*GOAL OF THE EXERCISE*
Could you write out each entry exactly as it reads?
- Opening Delimiter -
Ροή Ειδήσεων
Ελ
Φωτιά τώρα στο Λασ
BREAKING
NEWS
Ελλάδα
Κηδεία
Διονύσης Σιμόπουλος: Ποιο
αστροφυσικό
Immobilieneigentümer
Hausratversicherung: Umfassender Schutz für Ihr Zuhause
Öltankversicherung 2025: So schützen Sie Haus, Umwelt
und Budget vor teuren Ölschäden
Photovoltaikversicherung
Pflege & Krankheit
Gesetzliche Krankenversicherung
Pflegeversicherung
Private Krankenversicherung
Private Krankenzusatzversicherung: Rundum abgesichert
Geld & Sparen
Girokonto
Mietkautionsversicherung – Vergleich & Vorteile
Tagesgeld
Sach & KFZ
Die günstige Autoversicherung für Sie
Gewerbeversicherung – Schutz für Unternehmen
- Closing Delimiter -
*WRITTEN RESPONSE*
Ροή Ειδήσεων
Ελ
Φωτιά τώρα στο Λασ
BREAKING
NEWS
Ελλάδα
Κηδεία
Διονύσης Σιμόπουλος: Ποιο
αστροφυσικό
Immobilieneigentümer
Hausratversicherung: Umfassender Schutz für Ihr Zuhause
Öltankversicherung 2025: So schützen Sie Haus, Umwelt
und Budget vor teuren Ölschäden
Photovoltaikversicherung
Pflege & Krankheit
Gesetzliche Krankenversicherung
Pflegeversicherung
Private Krankenversicherung
Private Krankenzusatzversicherung: Rundum abgesichert
Geld & Sparen
Girokonto
Mietkautionsversicherung – Vergleich & Vorteile
Tagesgeld
Sach & KFZ
Die günstige Autoversicherung für Sie
Gewerbeversicherung – Schutz für Unternehmen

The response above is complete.